Bi was removed from his positions as a member of the standing committee and deputy director of the Economic Affairs Committee at the Chinese People’s Political Consultative Conference (CPPCC), according to a statement published on the CPPCC’s website.

The decision was endorsed on June 25 at the close of a CPPCC standing committee meeting, it said.

The statement didn’t give the reason for Bi’s removal. The CPPCC is the nation’s top political advisory body, composed of influential figures from various sectors across society to enhance the influence of the CCP.

The CPPCC’s action came less than a month after Beijing unveiled that Bi was under investigation for suspected “serious violations of law and discipline.”

China’s top anti-graft agency, the Central Commission for Discipline Inspection, announced the probe in a one-line statement published on its website in May, without offering any details about the suspected wrongdoings. For the CCP, serious violations of law and discipline often refer to corruption and abuses of power, but the phrase could also indicate other political misconduct.

The announcement also came at a time when a wide-ranging anti-corruption campaign roiled the CCP’s top brass and armed forces, raising questions about the Party’s ability to wage a war and the overall stability of leadership.

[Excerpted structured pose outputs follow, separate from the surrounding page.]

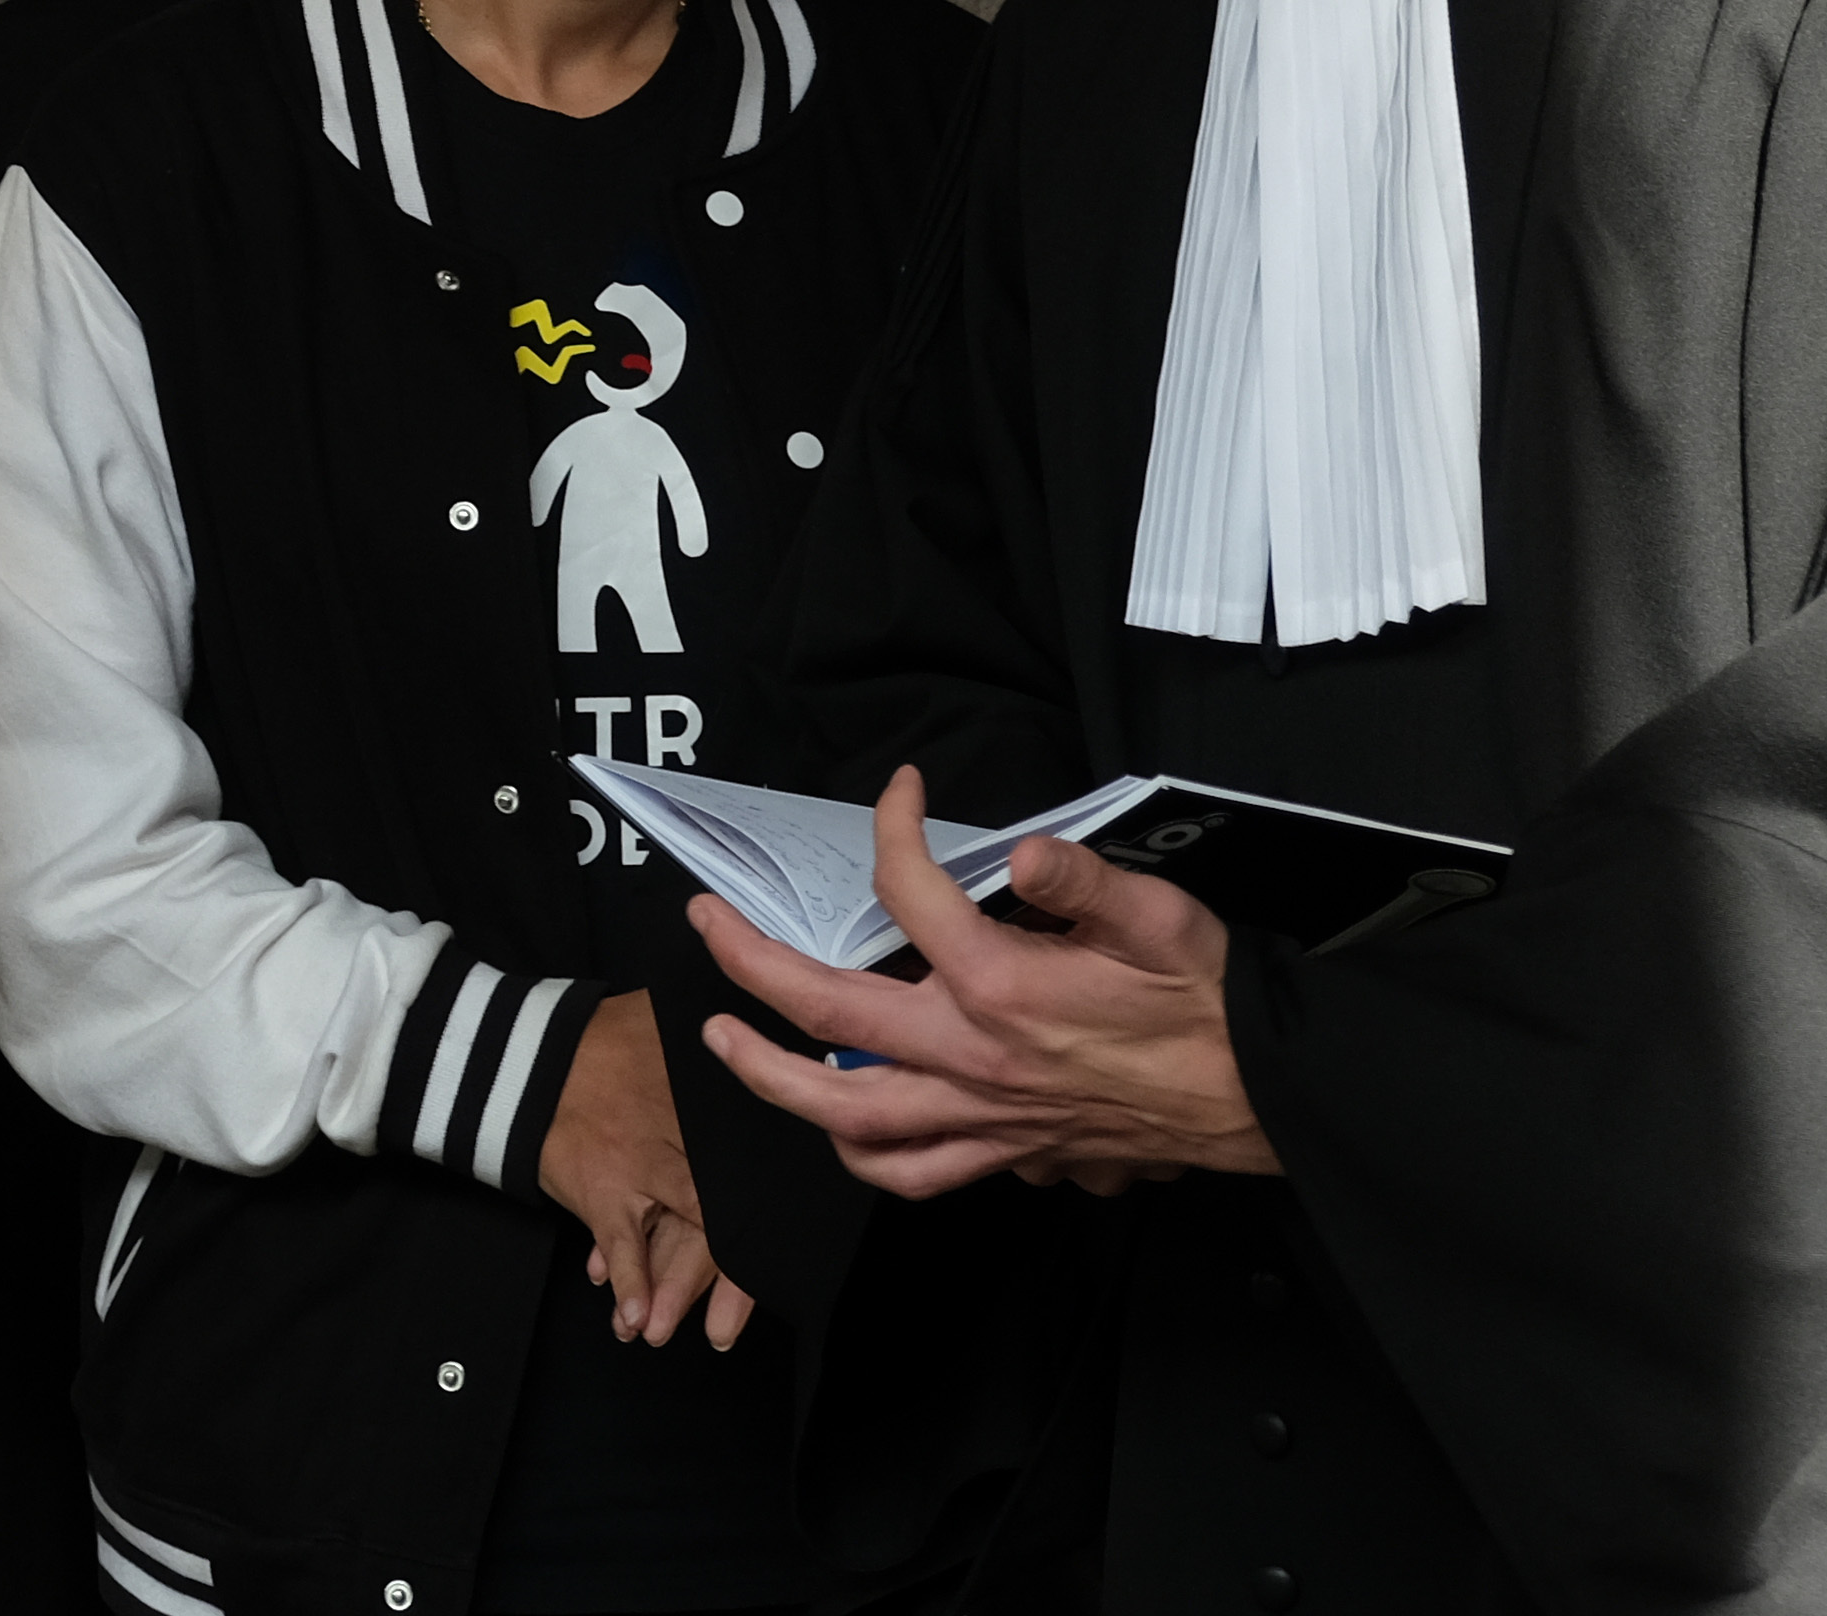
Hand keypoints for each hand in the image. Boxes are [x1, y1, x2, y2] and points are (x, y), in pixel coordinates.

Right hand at [535, 992, 752, 1349]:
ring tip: (673, 1332)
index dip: (771, 1210)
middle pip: (722, 1212)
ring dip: (675, 1289)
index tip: (786, 1250)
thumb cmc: (599, 1039)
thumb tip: (766, 1020)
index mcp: (708, 1104)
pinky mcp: (598, 1186)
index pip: (750, 1165)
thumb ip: (715, 1026)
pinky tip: (632, 1319)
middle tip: (730, 1328)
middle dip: (728, 1277)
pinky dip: (627, 1281)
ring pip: (676, 1239)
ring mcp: (640, 1167)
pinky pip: (620, 1243)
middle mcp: (683, 1140)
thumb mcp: (665, 1018)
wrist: (524, 1053)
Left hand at [693, 767, 1277, 1196]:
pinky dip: (859, 1154)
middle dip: (748, 961)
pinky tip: (836, 1126)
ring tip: (725, 1042)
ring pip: (844, 1113)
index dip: (890, 831)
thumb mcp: (1162, 920)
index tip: (894, 794)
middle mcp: (974, 1057)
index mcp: (1003, 986)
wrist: (1260, 1100)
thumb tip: (1025, 846)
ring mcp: (981, 1114)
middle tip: (706, 922)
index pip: (909, 893)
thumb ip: (1084, 880)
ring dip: (770, 1076)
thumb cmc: (1210, 1008)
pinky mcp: (1004, 1153)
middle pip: (825, 1012)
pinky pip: (910, 1173)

Bi, 69, was appointed as the Party secretary and director of the State Food and Drug Administration in 2015. Following a major reorganization of state ministries and agencies in 2018, he became the first Party chief of the then-newly established State Administration of Market Supervision and Administration.

In less than a year, the CCP demanded that Bi resign as Beijing sought to contain public outrage over revelations that a major Chinese vaccine maker had given faulty vaccines to hundreds of thousands of children.

In 2020, China announced that Bi had joined the CPPCC and served as a deputy director of its committee for economic affairs.

Bi holds a bachelor’s degree in economics from China’s elite Peking University. He took up several senior posts at the powerful National Development and Reform Commission, China’s central planning agency, in early 2000 and served as deputy secretary-general of the State Council from 2008 to 2015.

Bi was the fifth minister-level official to be subjected to removal this year, according to Chinese media’s calculation of official announcements.

The anti-graft campaign, launched by Chinese leader Xi Jinping more than a decade ago, has led to the removal of Xi’s once powerful rivals and centralized power around the Party.
The recent campaign, however, has turned toward Xi’s trusted associates. Just weeks before Bi’s ouster, the defense ministry’s website indicated that Adm. Miao Hua was expelled from the country’s top military leadership body. Miao, who oversaw the military’s political loyalty as an ally of Xi, was abruptly suspended under investigation for alleged corruption in November 2024.